▶ **Records from a collection**

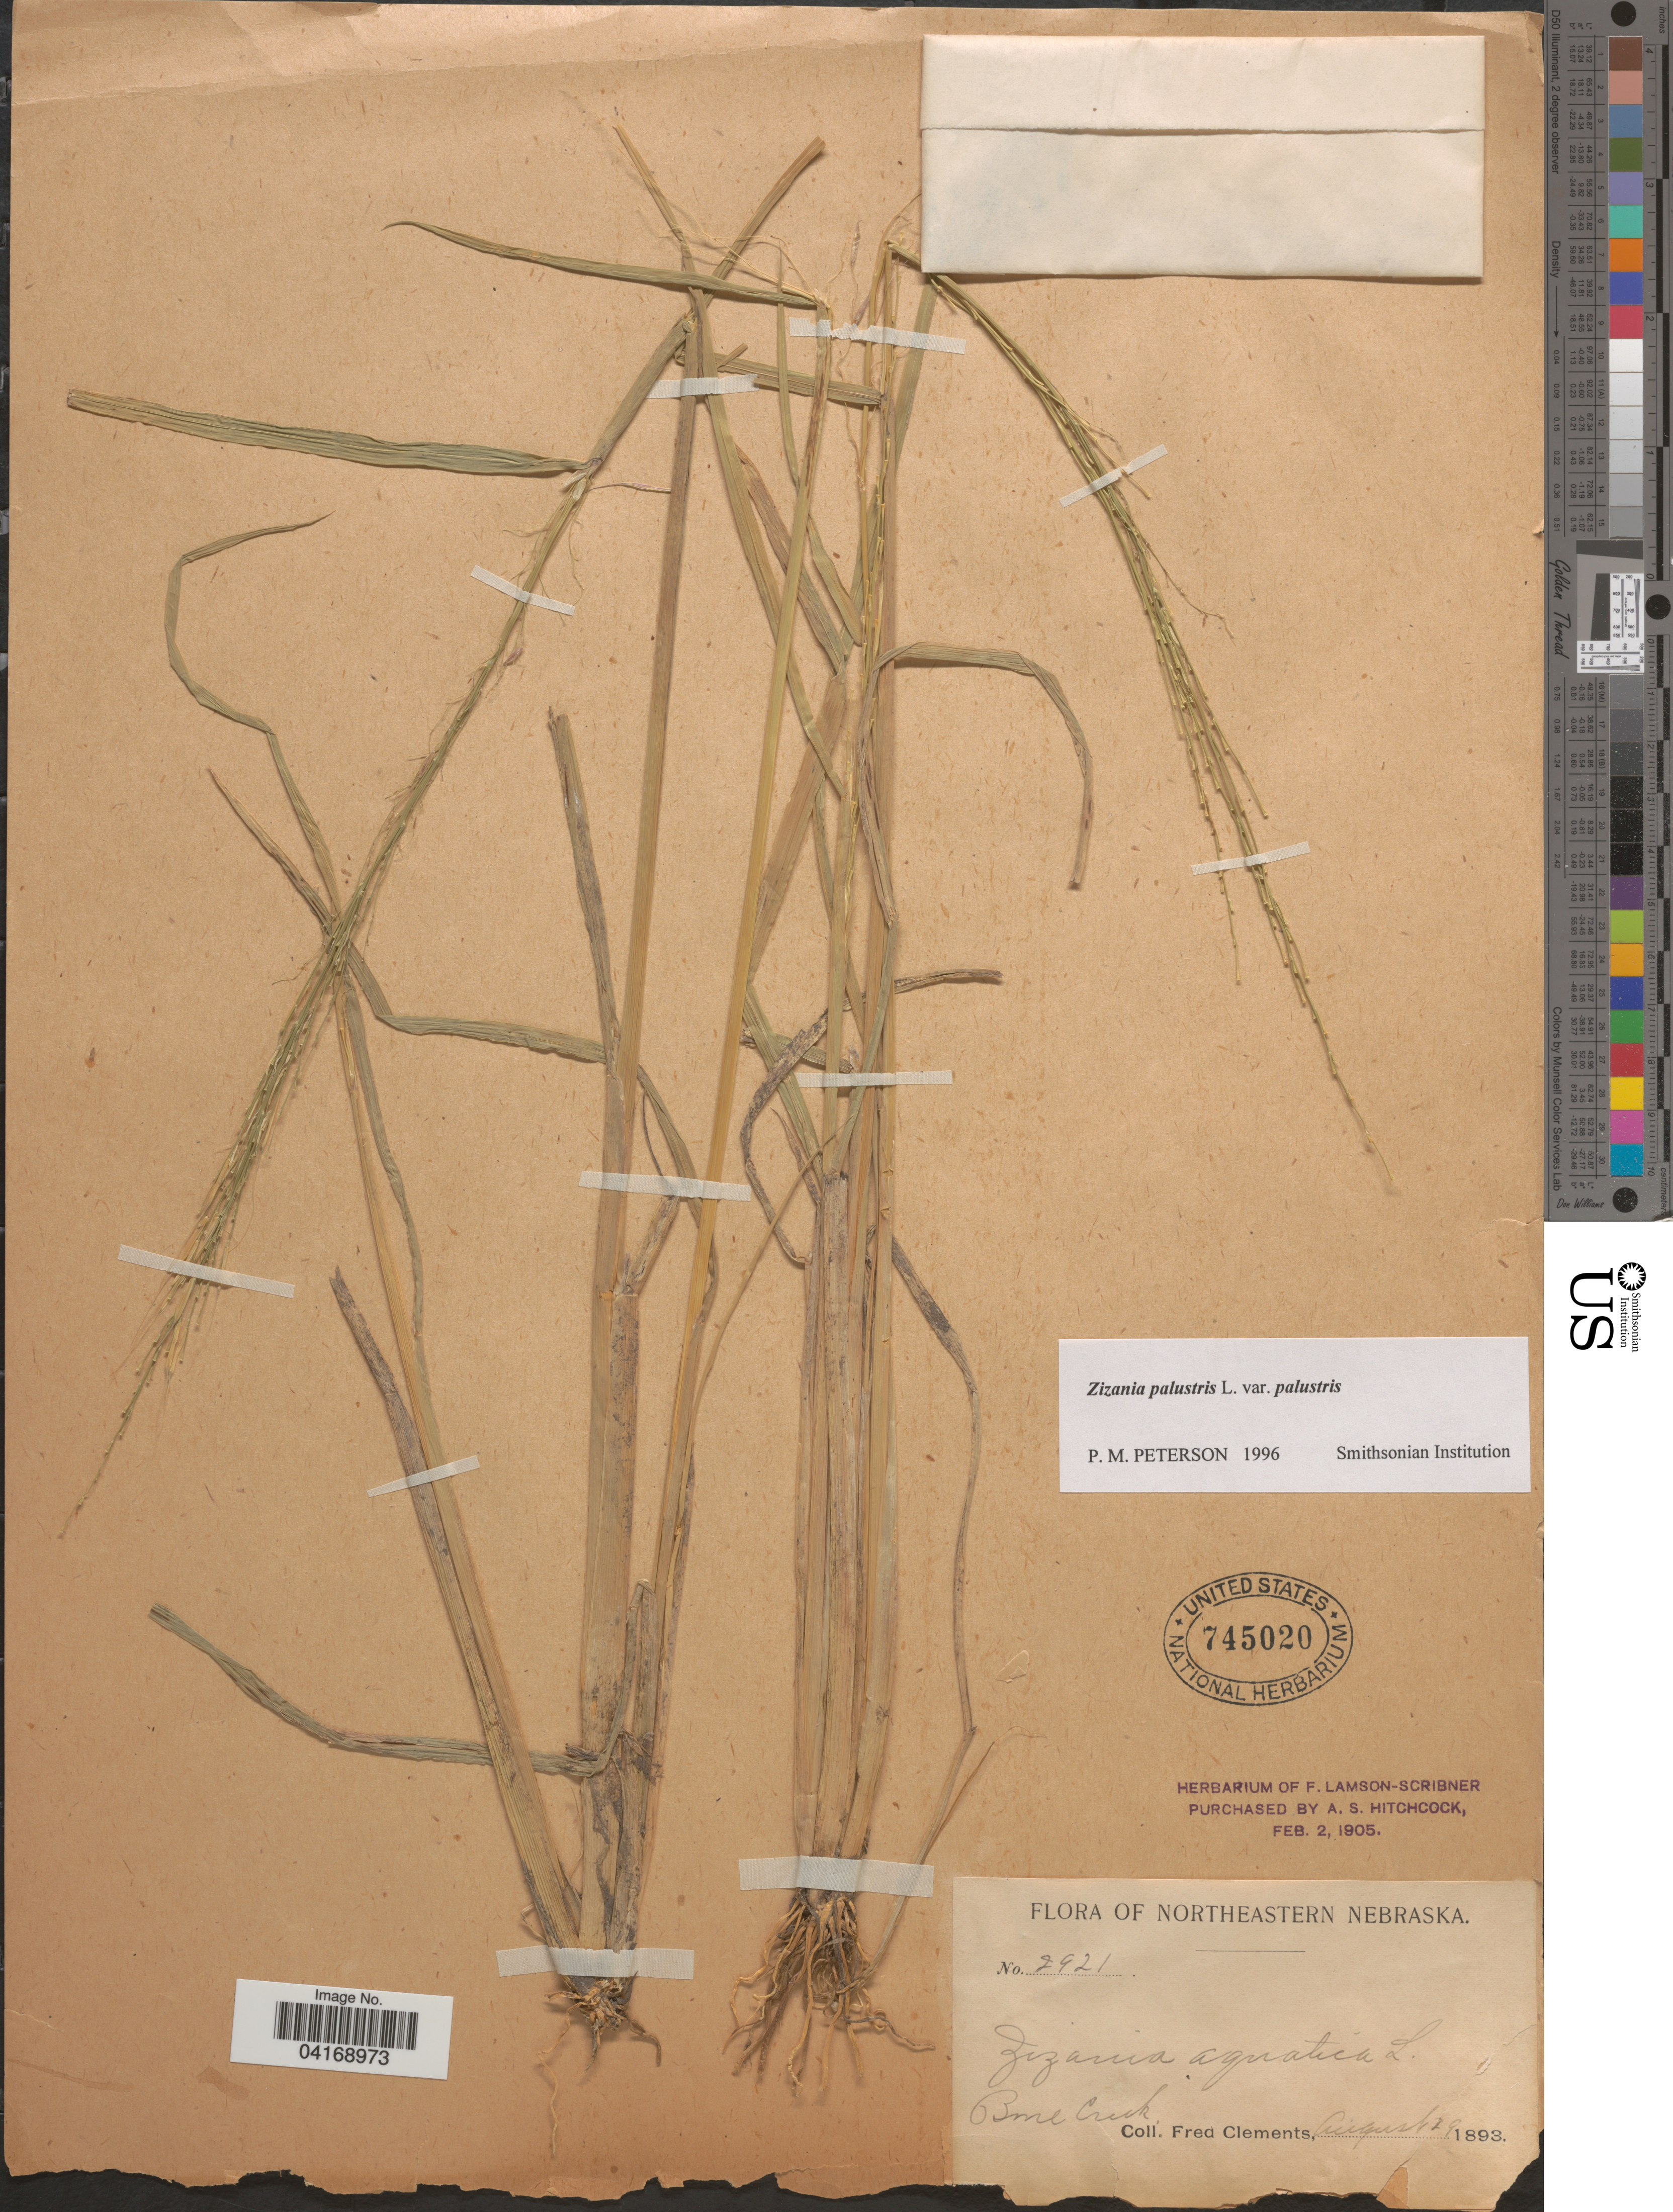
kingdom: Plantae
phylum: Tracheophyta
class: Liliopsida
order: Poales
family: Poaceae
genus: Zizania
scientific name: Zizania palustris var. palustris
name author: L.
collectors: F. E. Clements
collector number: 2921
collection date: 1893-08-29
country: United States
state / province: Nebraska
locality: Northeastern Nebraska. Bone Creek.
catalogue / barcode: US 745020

▶ **Exercise instructions**
Copy out every line of the records above word for word, omitting the pictures.

▶ **Expected answer**
kingdom: Plantae
phylum: Tracheophyta
class: Liliopsida
order: Poales
family: Poaceae
genus: Zizania
scientific name: Zizania palustris var. palustris
name author: L.
collectors: F. E. Clements
collector number: 2921
collection date: 1893-08-29
country: United States
state / province: Nebraska
locality: Northeastern Nebraska. Bone Creek.
catalogue / barcode: US 745020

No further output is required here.